Chiral Quest

Your left and right hands are chiral objects – they are mirror images but cannot be directly superimposed over each other. Many chemical reactions create both chiral forms (enantiomers) of a molecule, something that has proved problematic when synthesizing new drugs, as the two forms may have quite different properties. In the case of thalidomide, one enantiomer acts as a sedative and anti-emetic, while its mirror image causes nerve damage and severe birth defects.

As a result, most modern drugs contain only a single enantiomer, but with few chemical reactions available that guarantee success, it is no easy task. Now, a team from The Scripps Research Institute (TSRI) have engineered a more effective way of producing a single chiral form of a molecule (1).

“Drug discovery has seen a shift of interest towards three dimensional chiral molecules due to the potential to explore new chemical space in molecular recognition in biological systems,” says Jin-Quan Yu, lead researcher, and Frank and Bertha Hupp Professor of Chemistry at The Scripps Research Institute.

Yu’s lab engineer asymmetry into a potential drug molecule by directing a palladium catalyst to selectively break carbon–hydrogen bonds, and replace the hydrogen molecule with a variety of aryl groups, commonly used in drug development. Previously, this has been achieved by the process of conjugate addition, which requires an additional step of creating a double bond at the carbon. The new technique is easier, more precise, and reliably produced only the desired chiral form.

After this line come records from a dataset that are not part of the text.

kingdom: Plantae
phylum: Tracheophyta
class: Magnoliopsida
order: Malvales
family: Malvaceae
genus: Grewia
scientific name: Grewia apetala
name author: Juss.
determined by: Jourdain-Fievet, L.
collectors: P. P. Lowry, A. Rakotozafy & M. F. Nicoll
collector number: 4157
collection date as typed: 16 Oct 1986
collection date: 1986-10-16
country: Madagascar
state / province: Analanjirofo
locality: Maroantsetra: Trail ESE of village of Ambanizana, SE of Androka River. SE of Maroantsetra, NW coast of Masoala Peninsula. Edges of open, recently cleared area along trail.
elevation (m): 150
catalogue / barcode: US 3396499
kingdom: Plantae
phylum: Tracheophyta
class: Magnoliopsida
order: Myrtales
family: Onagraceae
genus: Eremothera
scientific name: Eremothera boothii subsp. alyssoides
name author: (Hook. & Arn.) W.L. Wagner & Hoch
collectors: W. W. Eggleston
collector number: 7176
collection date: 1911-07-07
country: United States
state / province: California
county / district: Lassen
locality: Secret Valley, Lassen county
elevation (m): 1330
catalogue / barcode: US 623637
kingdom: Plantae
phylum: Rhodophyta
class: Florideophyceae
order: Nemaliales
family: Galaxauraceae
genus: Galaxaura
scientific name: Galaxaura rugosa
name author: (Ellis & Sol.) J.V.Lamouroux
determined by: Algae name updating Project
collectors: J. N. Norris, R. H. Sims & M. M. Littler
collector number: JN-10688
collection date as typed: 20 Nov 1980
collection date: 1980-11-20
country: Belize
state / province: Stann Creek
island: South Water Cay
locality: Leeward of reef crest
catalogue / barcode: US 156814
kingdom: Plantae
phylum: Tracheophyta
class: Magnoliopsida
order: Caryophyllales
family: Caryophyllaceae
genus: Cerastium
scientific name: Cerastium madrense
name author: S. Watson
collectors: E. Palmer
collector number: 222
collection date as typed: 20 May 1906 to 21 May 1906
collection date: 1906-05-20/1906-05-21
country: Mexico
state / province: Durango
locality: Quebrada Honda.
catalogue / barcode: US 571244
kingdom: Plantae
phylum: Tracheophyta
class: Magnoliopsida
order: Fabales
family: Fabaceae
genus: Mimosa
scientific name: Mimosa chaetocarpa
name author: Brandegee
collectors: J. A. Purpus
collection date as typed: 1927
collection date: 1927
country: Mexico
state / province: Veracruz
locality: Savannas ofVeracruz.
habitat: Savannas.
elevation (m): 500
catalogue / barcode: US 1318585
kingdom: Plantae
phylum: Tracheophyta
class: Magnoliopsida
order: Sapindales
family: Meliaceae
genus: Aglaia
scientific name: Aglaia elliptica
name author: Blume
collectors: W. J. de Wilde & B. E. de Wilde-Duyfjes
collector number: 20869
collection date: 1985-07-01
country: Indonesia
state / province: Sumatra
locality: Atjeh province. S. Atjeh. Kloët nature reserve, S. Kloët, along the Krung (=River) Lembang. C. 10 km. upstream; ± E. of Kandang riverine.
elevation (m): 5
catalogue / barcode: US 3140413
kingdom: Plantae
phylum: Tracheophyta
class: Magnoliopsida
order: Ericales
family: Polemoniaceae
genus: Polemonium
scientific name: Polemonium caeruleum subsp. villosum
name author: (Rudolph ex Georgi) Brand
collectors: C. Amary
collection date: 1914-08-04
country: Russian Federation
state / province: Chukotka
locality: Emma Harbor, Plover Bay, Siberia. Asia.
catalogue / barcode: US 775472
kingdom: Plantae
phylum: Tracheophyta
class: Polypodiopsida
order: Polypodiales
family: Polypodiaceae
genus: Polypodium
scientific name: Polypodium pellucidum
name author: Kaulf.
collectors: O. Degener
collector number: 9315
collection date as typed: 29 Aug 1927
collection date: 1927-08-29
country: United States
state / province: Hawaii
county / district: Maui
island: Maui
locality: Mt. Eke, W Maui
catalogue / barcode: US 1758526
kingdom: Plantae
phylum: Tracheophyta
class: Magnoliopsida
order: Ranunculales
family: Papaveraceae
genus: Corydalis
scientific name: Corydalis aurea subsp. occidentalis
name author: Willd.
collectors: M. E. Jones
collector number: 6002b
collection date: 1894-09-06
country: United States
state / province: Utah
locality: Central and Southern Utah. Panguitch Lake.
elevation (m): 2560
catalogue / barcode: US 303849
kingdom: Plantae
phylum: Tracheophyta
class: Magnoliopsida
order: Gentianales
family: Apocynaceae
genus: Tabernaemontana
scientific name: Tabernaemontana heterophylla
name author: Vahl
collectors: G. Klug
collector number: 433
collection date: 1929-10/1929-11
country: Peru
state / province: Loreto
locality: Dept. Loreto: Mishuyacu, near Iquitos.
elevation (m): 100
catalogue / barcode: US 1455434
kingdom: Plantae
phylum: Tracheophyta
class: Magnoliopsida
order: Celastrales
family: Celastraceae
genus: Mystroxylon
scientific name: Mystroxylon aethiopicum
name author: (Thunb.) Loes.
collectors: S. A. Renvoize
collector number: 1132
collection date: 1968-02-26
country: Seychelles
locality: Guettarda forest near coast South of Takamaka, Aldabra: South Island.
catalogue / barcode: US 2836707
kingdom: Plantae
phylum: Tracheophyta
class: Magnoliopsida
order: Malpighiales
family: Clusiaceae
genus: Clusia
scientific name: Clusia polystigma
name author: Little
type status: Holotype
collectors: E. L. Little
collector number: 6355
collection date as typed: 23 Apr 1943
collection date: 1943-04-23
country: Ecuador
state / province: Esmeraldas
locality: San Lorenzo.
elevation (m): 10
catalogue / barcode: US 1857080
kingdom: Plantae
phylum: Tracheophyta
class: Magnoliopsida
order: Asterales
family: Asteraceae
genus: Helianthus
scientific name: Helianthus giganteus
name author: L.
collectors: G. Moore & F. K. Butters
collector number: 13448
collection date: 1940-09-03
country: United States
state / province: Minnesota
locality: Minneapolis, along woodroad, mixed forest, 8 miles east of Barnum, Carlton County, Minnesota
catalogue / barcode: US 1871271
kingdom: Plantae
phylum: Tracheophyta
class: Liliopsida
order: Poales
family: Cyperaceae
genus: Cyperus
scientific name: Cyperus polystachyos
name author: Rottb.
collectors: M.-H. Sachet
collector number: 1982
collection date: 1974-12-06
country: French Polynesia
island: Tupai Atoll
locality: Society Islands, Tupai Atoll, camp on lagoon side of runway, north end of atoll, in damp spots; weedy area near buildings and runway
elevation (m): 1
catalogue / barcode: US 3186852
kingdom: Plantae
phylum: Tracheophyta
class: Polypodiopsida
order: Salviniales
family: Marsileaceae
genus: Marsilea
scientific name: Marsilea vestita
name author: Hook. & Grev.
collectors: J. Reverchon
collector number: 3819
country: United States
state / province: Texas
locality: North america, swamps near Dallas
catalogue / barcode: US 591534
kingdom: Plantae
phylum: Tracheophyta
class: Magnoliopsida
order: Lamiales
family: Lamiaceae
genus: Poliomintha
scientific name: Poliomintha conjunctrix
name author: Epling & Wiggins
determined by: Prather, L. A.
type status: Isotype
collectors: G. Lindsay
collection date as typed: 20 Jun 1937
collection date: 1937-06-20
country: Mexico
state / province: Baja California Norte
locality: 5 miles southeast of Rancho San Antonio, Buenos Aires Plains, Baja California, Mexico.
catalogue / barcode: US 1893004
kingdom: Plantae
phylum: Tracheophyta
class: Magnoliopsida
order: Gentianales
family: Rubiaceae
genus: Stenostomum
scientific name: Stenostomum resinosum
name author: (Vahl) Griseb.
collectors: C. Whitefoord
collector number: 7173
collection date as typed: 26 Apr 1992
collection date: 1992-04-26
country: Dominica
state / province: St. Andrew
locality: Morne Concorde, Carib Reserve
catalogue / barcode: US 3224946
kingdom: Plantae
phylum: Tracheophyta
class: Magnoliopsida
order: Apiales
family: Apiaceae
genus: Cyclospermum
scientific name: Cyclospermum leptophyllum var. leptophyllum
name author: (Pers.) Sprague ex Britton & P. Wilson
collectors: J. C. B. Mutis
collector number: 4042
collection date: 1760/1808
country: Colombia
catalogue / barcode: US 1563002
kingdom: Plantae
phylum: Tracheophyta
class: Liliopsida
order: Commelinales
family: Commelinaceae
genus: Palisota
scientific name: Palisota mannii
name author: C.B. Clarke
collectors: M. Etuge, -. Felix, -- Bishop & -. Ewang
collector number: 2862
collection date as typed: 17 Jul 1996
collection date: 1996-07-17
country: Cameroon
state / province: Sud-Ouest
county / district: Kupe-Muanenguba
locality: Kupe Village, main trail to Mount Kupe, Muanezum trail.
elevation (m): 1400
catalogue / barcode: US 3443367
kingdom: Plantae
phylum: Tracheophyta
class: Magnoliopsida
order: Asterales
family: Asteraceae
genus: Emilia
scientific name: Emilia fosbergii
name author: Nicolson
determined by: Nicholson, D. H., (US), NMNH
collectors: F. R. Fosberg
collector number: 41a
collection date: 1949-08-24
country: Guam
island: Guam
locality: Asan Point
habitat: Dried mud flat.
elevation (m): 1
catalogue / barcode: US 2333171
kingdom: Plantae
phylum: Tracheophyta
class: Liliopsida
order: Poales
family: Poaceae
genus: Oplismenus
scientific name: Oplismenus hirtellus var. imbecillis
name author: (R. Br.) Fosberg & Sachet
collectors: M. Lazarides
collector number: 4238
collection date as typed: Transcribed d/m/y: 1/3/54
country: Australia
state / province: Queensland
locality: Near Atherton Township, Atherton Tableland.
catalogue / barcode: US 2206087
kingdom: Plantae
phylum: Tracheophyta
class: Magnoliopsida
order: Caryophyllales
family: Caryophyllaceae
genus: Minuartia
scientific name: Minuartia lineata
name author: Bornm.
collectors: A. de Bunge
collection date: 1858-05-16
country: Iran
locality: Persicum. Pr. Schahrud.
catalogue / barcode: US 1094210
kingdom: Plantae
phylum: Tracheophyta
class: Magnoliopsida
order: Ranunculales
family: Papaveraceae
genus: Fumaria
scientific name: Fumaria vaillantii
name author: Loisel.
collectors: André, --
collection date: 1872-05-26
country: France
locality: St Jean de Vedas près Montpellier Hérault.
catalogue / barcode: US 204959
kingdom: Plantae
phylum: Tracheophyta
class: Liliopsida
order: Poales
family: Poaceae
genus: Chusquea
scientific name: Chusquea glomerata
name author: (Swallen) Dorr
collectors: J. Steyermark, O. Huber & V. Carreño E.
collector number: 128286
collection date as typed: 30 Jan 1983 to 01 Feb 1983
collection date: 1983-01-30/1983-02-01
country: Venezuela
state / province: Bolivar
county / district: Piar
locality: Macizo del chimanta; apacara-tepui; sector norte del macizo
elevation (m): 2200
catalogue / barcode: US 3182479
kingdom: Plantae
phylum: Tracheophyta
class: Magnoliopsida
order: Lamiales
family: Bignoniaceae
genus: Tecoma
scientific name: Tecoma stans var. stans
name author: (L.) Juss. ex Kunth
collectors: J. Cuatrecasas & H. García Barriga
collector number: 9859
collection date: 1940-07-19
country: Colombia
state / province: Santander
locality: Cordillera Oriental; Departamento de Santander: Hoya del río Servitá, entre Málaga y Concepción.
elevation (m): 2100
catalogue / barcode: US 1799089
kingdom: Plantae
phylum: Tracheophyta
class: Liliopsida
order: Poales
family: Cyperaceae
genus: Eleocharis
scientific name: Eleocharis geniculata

“This reaction constructs a beta-chiral center, which is a cornerstone in the synthesis of chiral molecules,” says Yu. The team have successfully tested the reaction with aliphatic amides and free carboxylic acids – common starting compounds for drug synthesis – and hope to expand the technique further. TSRI partner Bristol Myers-Squibb is already applying the new reaction to make a chiral amino acid needed to produce a candidate drug.